Today I have an interesting task that one of our Dynamo DB tables need to add a sort key (used to be called range key). Unlike secondary index, obviously I cannot alter the table to add a sort key, because it will change the partition and Dynamo DB will not allow such operation. It seems that the easiest approach is
- Create a new table B with primary key and sort key, copy the data from table A to table B;
- Drop table A, and recreate table A with the same schema as table B, then copy the data from table B to table A.
The downside is that there will be an outage, but we are okay with that if we can minimize the duration to be just a couple of hours.
Another challenge is that the table has more than 250MM rows. So step 2 needs to be distributed.
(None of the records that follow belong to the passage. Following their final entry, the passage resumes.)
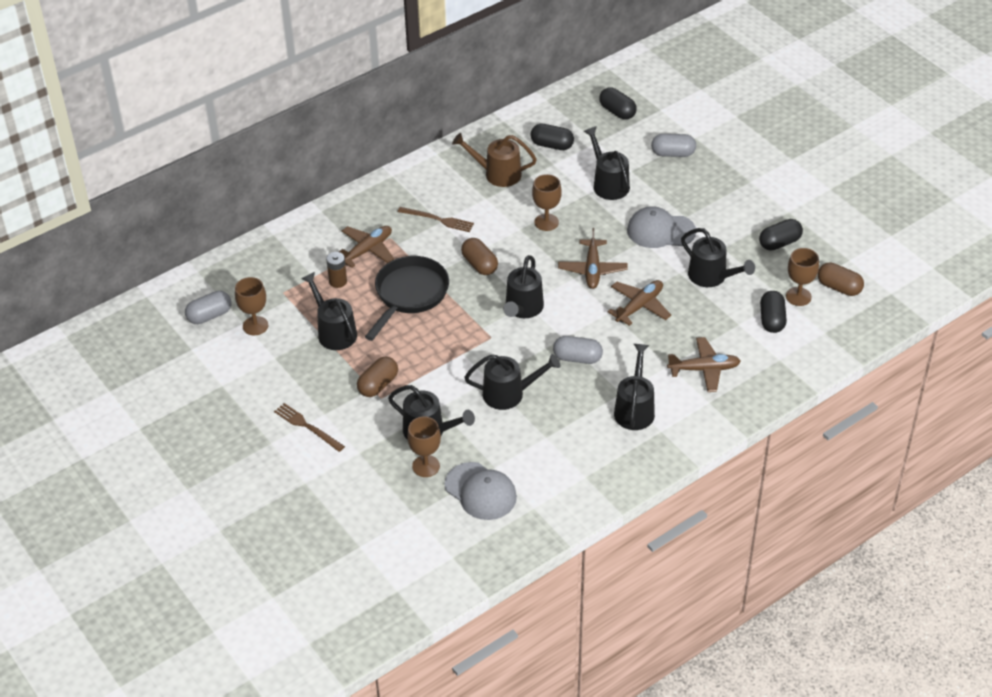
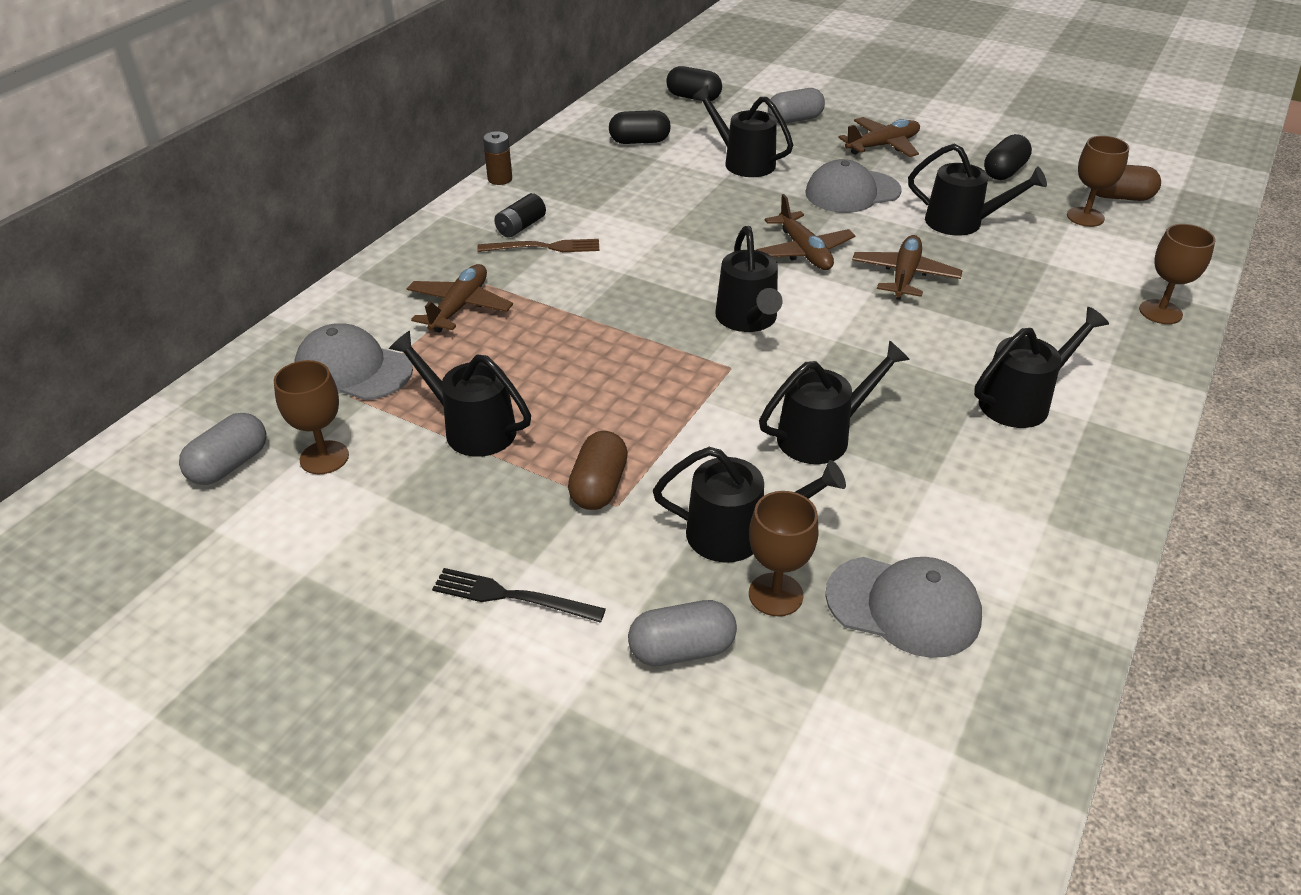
camera: 25 degrees left, 5 degrees down
(291, 276) = (353, 369): none -> grey cap
(307, 427) = (512, 597): brown fork -> black fork
(338, 281) = (436, 357): brown battery -> brown battery (500, 179)
(409, 295) = (564, 346): black pan -> none
(433, 199) = (521, 227): none -> black battery
(479, 265) = (643, 283): brown capsule -> none
(497, 174) = (590, 183): brown watering can -> none
(546, 222) = (697, 216): brown goblet -> brown goblet (1160, 312)
(577, 358) = (879, 359): grey capsule -> grey capsule (681, 649)
(634, 409) = (1022, 401): black watering can -> black watering can turned 75 degrees clockwise
(704, 369) = (1062, 325): brown plane -> brown plane (882, 146)
(772, 320) = (1082, 248): black capsule -> none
I have used Data Pipeline before to back-up data from Dynamo DB to S3 on a weekly schedule, so Data Pipeline seems to be a feasible choice for this job (see the last paragraph for its limitations). Unfortunately there is no template I can re-use, so here is the configuration I set up:
CopyActivity (HiveCopyActivity) has input: DynamoDBFrom (data format: DynamoDBExportDataFormat), and output: DynamoDBTo. It runs on EMRResource (EmrCluster) with the following parameters:
Master Instance Type: m3.2xlarge
Core Instance Type: m3.2xlarge
Core Instance Count: 10
Ami Version: 3.11.0
Terminate After: 24 hours
That’s it, save and no errors! Activate the job!
Edit: Apparently this solution will not scale either. When I compare the table size between from and to, there is a significant difference. I tested with a small table of 1MM records and it worked fine. My guess is that how distributed scan operation works on Dynamo DB is not consistent.